Red blood cell destruction
Continuing the analysis, working against Ferrari’s hypothesis are two factors related to the fall in natural EPO when altitude exposure is stopped. The first is neocytolysis, which is the destruction of young red blood cells (Rice 2001). The second is suppression of the red blood cell (RBC) production.
Ferrari’s counter-argument held that “neocytolysis, assumed it takes place after a stay at altitude in athletes who continue to train intensely, will be even more present after a transfusion, because it’s stored blood…,” but his statement does not make theoretical sense. Neocytolysis is specifically the destruction of young, not older, RBCs. So, if anything, the older age of stored blood might protect transfused cells from the process of neocytolysis.

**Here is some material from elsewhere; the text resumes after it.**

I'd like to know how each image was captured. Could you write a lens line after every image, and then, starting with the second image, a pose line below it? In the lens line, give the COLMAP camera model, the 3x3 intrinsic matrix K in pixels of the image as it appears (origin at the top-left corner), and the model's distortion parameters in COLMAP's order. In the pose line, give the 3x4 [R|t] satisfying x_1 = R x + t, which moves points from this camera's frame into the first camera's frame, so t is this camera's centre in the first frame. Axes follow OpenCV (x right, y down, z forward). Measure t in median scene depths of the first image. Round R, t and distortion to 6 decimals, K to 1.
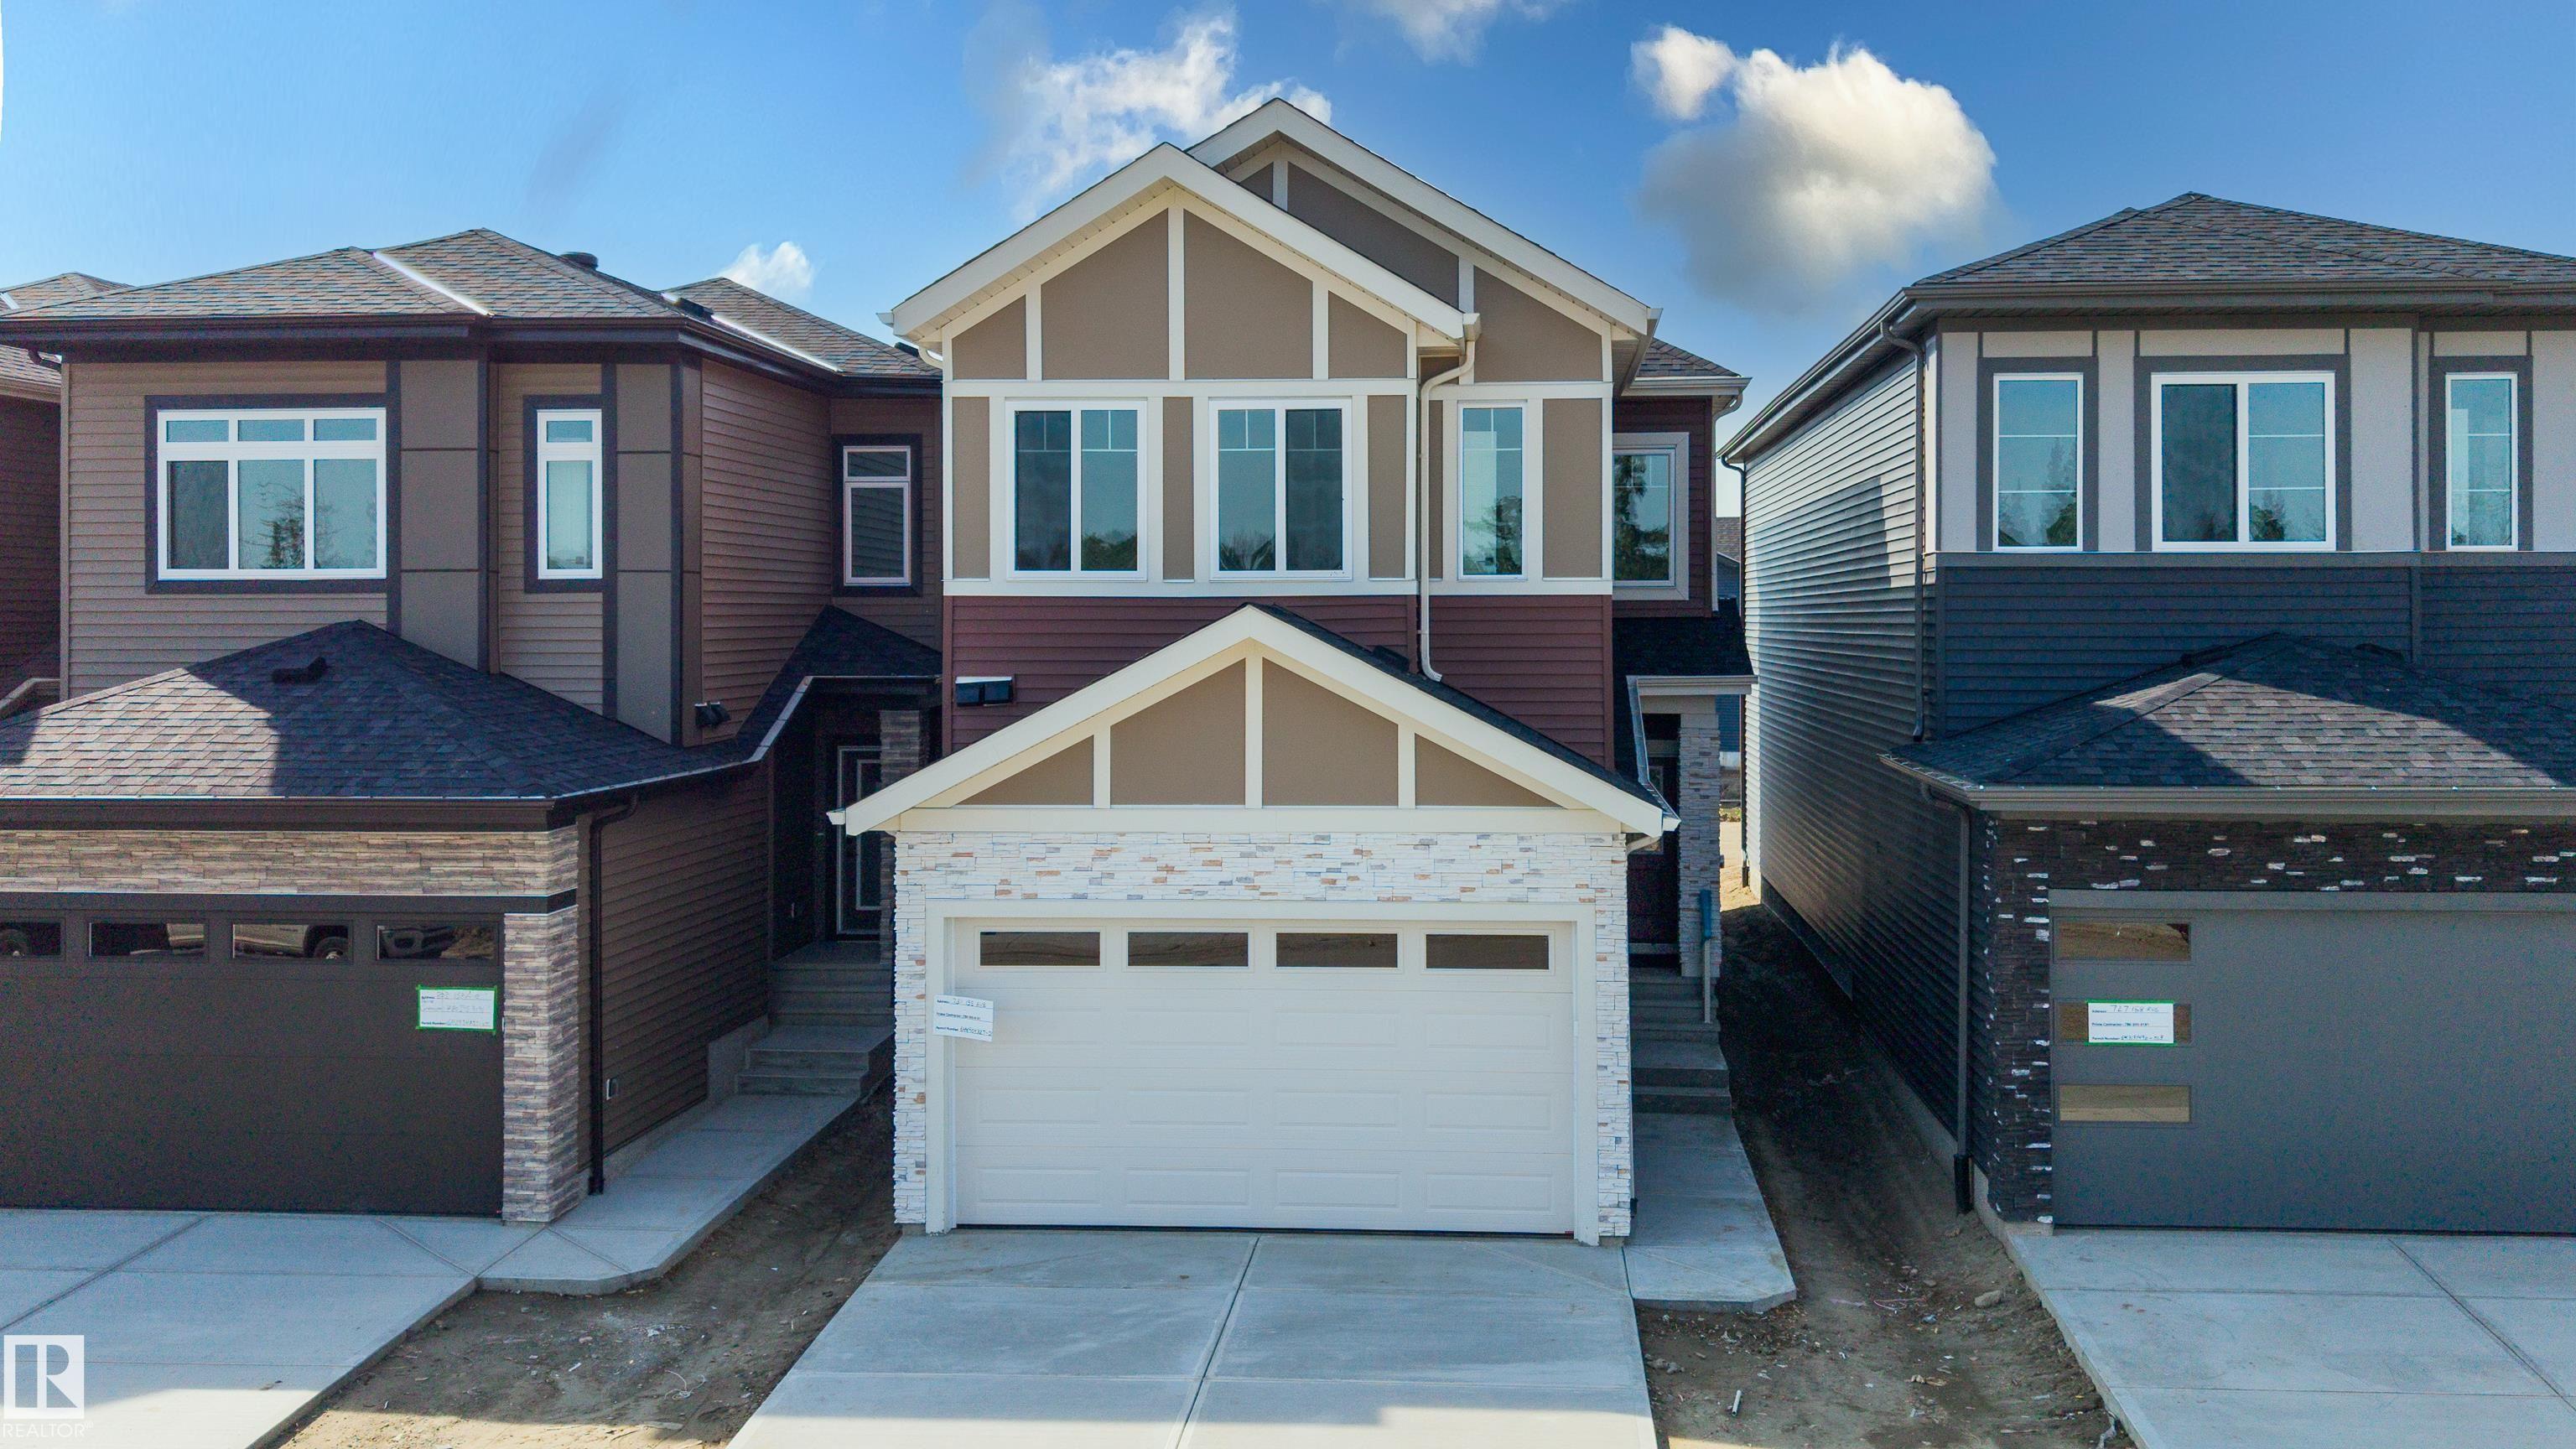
lens RADIAL K [[2416.5, 0, 1317.2], [0, 2416.5, 614.5], [0, 0, 1]] dist [0.157470, -0.366474]
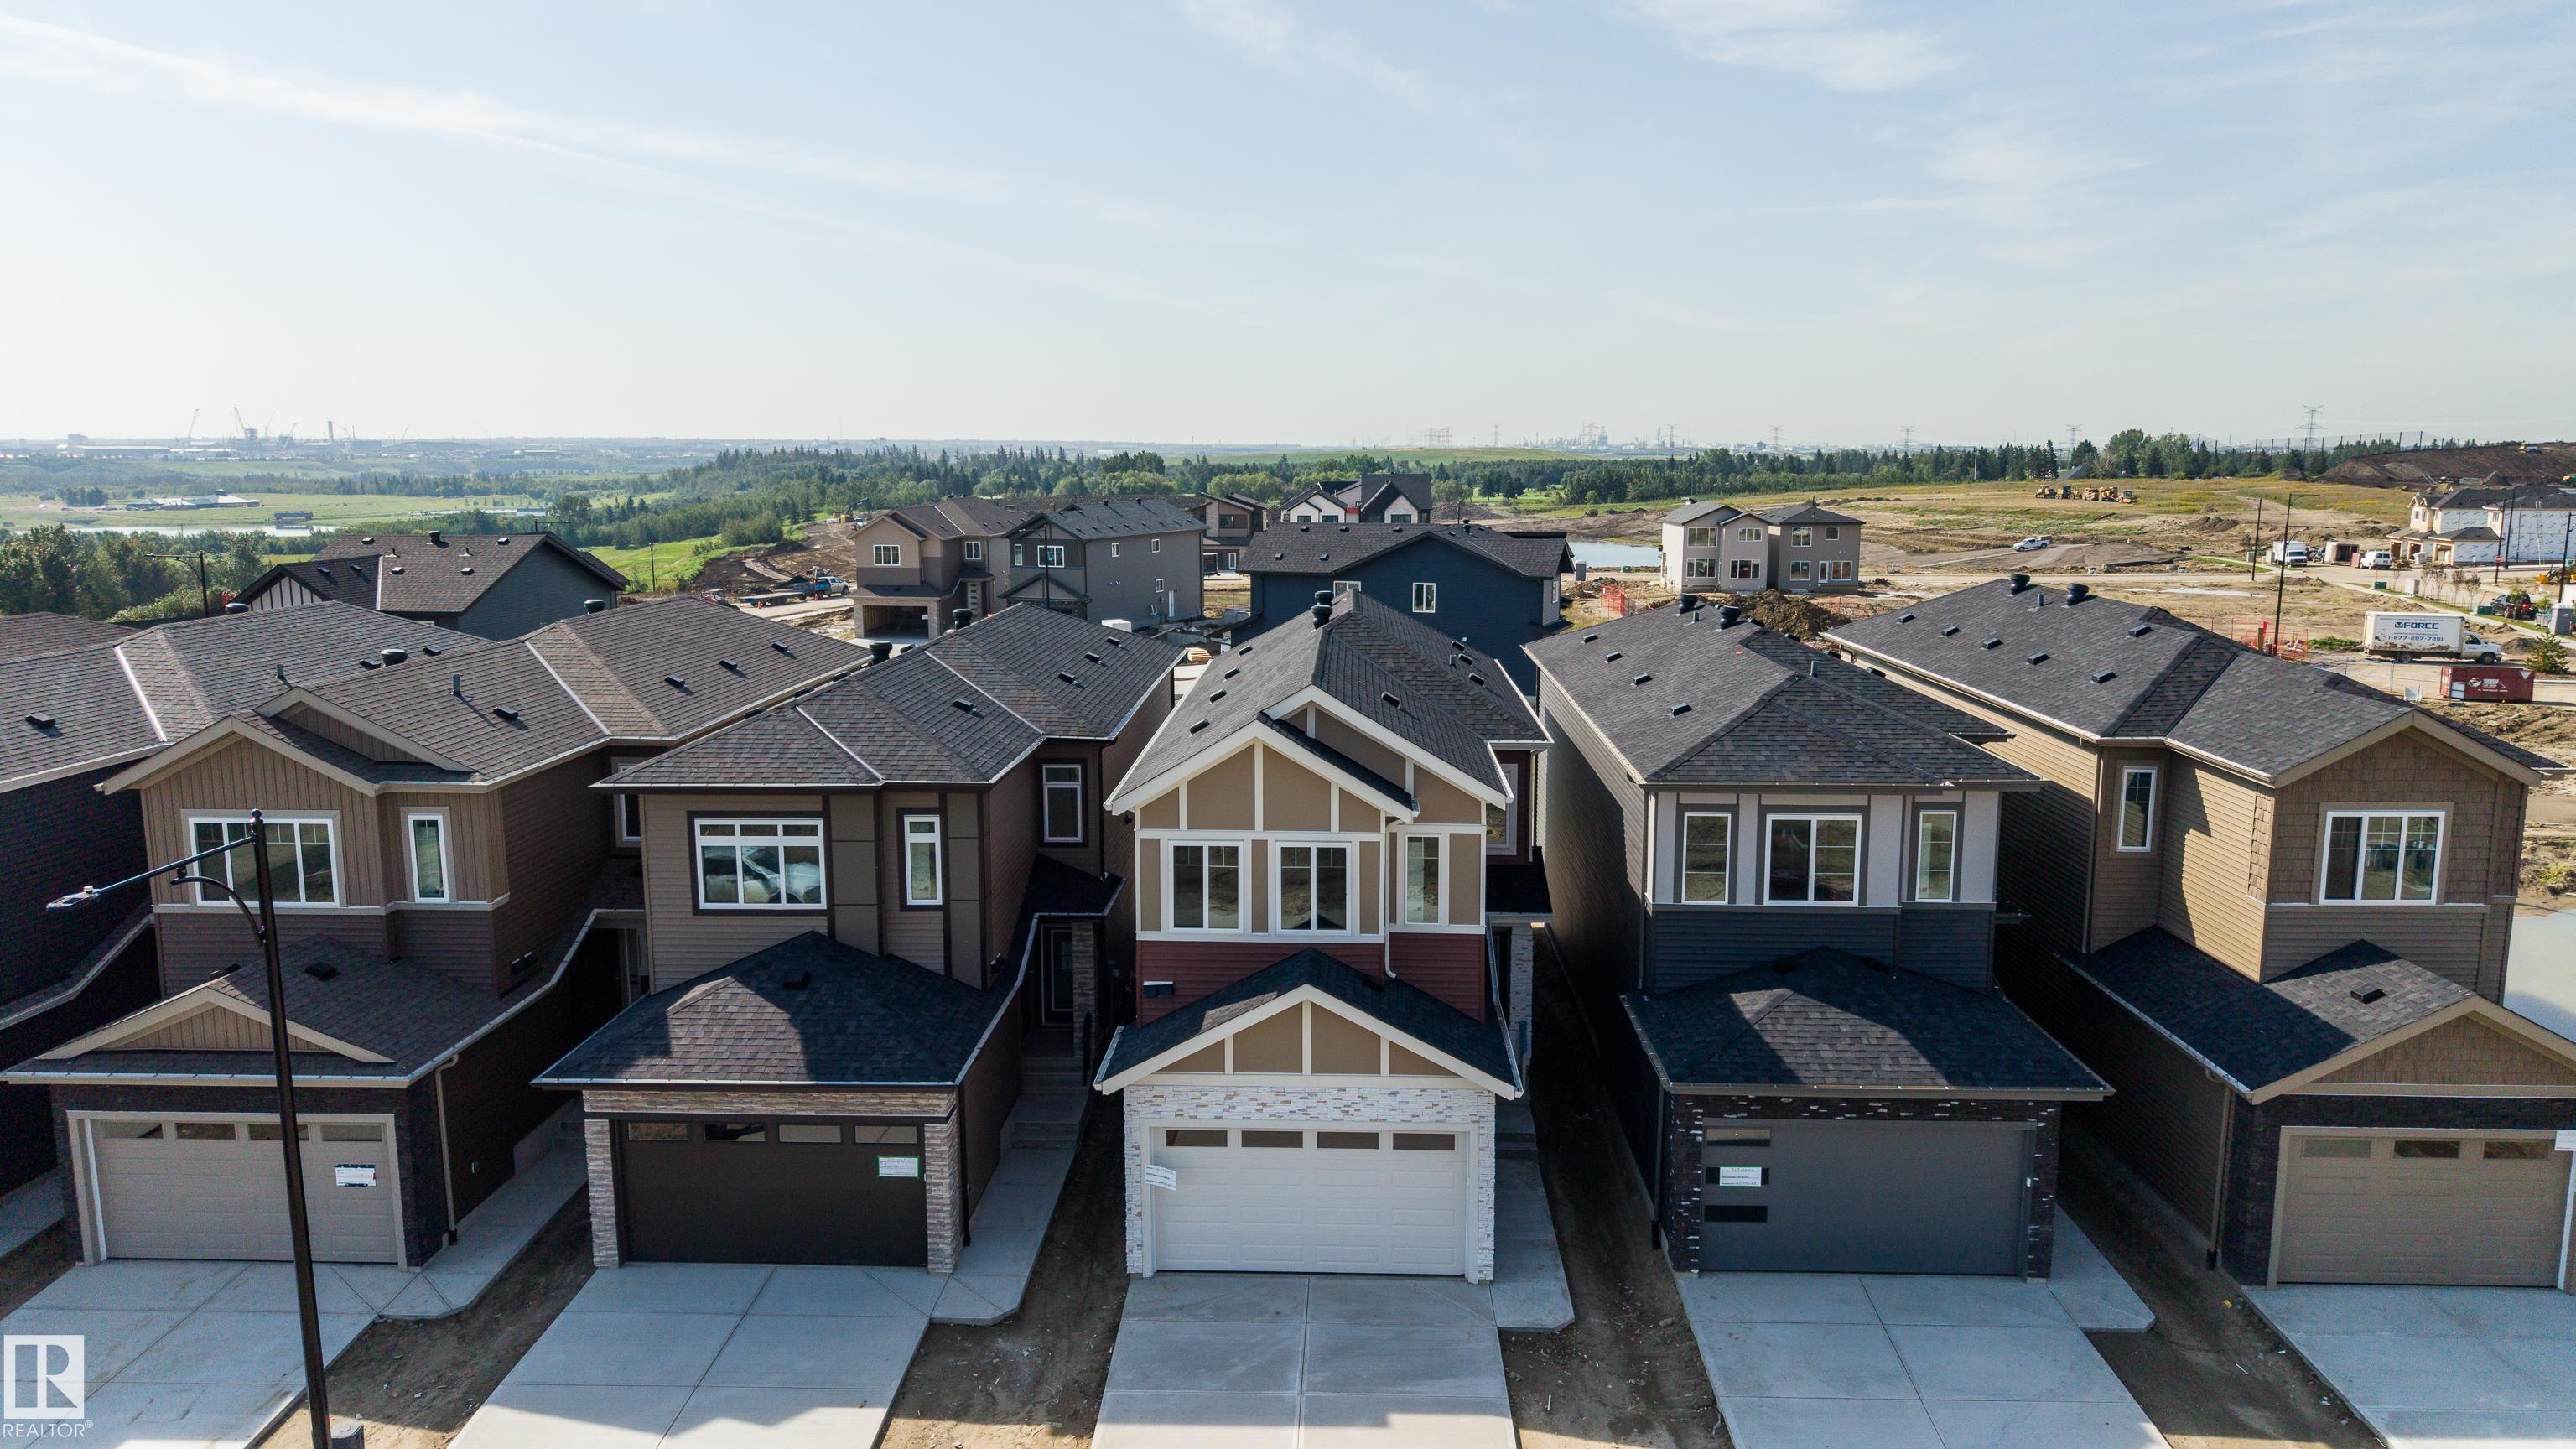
lens RADIAL K [[1709.2, 0, 1281.0], [0, 1709.2, 732.9], [0, 0, 1]] dist [0.042273, -0.051120]
pose [[0.999169, -0.006847, 0.040190, -0.099519], [0.000247, 0.986794, 0.161979, -0.412317], [-0.040768, -0.161834, 0.985975, -0.317806]]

Similarly, pointing to the 120-day lifespan of red blood cells is a red herring. The length of time the Hgb mass will stay elevated is determined by the balance between RBC destruction and production. If production is less than normal or destruction is increased, Hgb mass will fall. The rate that it will fall is not determined by the lifespan of an RBC under normal conditions, but the balance between the former and the latter. So, in determining if an accumulation effect is even possible, it is important to look at two things: the Hgb mass at the later time points (not the peak values), and the rate of expected decrease in the Hgb mass.
In response, Ferrari stated, “after altitude training, I am more interested in the ability of performance (increased for more than 16 days since the end of the exposure) rather than the measurement (which is approximate) of [Hgb] mass.”
Again, Ferrari pivoted away from his error.